Mehr Platz für Fußgänger-Perspektiven für den „Corona-Sommer"
Interview mit Mario Bloem (d-plan Stadtentwicklung) / 27.04.2020
Wie wirkt sich die Krise deiner Meinung nach auf die innere Stadt aus, welche Bereiche siehst du von den Auswirkungen am meisten betroffen?
Ich gehe davon aus, dass in der Innenstadt der Einzelhandel und die Gastronomie ökonomisch am härtesten betroffen sind. Während es beim Einzelhandel die ersten Lockerungen gibt, wird die Gastronomie wohl in den nächsten Wochen am meisten leiden. Der Einzelhandel hat zudem noch die Möglichkeit, sich über den Onlinehandel etwas abzusichern. Dagegen hat es die Gastronomie in der Innenstadt besonders schwer. Insbesondere die Mittagsgastronomie leidet meines Erachtens sehr.
Welche Maßnahmen könnten während der Corona-Krise ergriffen werden, um diesen Folgen entgegenzuwirken?
Ich glaube, dass wir uns leider daran gewöhnen müssen, social distancing in den nächsten Monaten noch weiter einzuhalten. Das heißt, wir brauchen höchstwahrscheinlich größere und mehr Flächen, um uns in der Innenstadt aufhalten zu können und social distancing umsetzen zu können. Speziell im Bereich der Gastronomie denke ich, dass im Sommer noch eine Chance besteht, einen Teil der verlorenen Umsätze aufzuholen. Dafür sind jedoch zusätzliche Flächen im Außenbereich notwendig, um genügend Platz für die Außenbestuhlung mit den geforderten Abständen zu ermöglichen.
Wie könnten zusätzliche Flächen im Sommer 2020 eventuell kurzfristig für die Gastronomie ermöglicht werden? Welche Erfahrungen, z.B. mit der temporären Autofreiheit im Rathausquartier gemachten wurden?
Ich denke, wir können die Erfahrungen, die wir im Sommer 2019 im Rathausquartier gesammelt haben, für diese Corona-Krise nutzen. Im Sommer 2019 haben wir erprobt, dass wir einen Innenstadtbereich, der stark mit Gastronomie ausgestattet ist, innerhalb von drei Stunden am Vormittag beliefern können. Danach war dieser Bereich autofrei und konnte von Fußgängern genutzt werden, die statt auf schmalen Gehwegen nun in der Mitte der Straße gehen konnten. In Corona-Zeiten könnten also breitere Abstände eingehalten werden. Zudem haben wir Flächen, auf denen zuvor Autos geparkt wurden, für die Außenbestuhlung in der Gastronomie genutzt. Diese Möglichkeiten könnte man jetzt also wieder aufgreifen, um der Gastronomie in der Hamburger Innenstadt für den Sommer 2020 noch kurzfristig wirksame Erleichterungen zu verschaffen.

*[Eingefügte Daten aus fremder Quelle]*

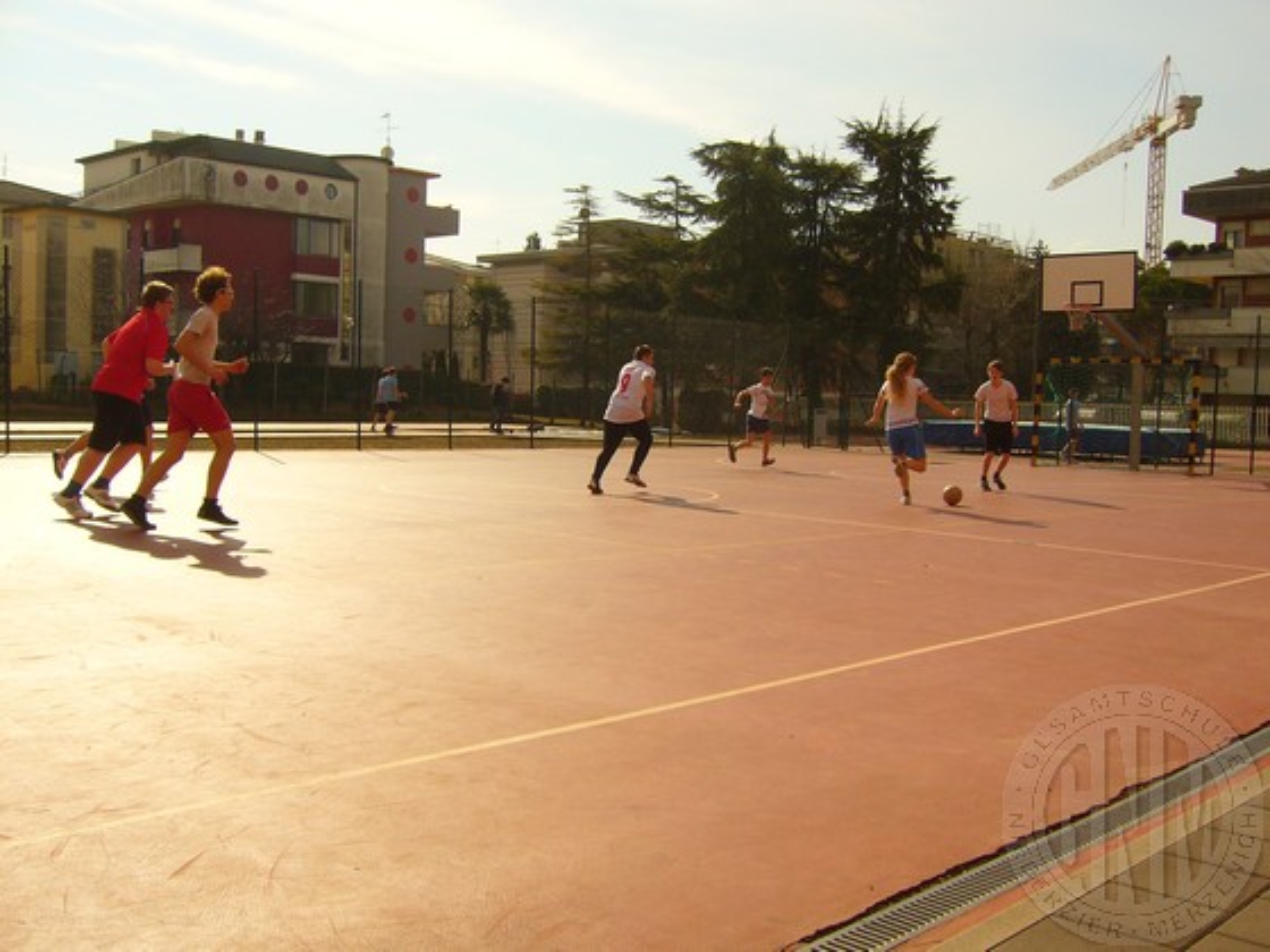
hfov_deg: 52.6
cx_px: 635
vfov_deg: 40.7
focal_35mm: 35
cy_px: 476
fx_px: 1284
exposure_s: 1/500
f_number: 5.6
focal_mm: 5.8
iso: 80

Was wäre bei der Umnutzung des öffentlichen Raums, z.B. für die Gastronomie oder die Fußgänger, besonders zu beachten?
Wichtig ist auf jeden Fall, dass die Initiative für temporär autofreie Zonen immer von den Leuten getragen wird, die davon betroffen sind. Das heißt, die Quartiere, die sich kurzfristig für eine autofreie Zone im Sommer 2020 interessieren, sollten sich jetzt organisieren und sich dabei überlegen, wie groß das Gebiet sein soll, wie viele Stunden Anlieferung sie brauchen, um dann eine Online-Abstimmung zu machen, ob ausreichend Zustimmung dafür im Quartier vorhanden ist.
Wenn dies gegeben ist und die Politik die Maßnahmen befürwortet, sowie über das Corona-Hilfs-Programm finanziert, dann können wir den gleichen Prozess wie im Rathausquartier aufsetzen und uns um die notwendigen Genehmigung kümmern. Wir hatten für den Sommer 2019 auch sehr wenig Vorlaufzeit. Mit den Erfahrungen aus 2019 könnten wir es für den Sommer 2020 wohl noch schaffen, so dass die Gastronomie in der Hamburger Innenstadt eine zusätzliche Chance bekommt.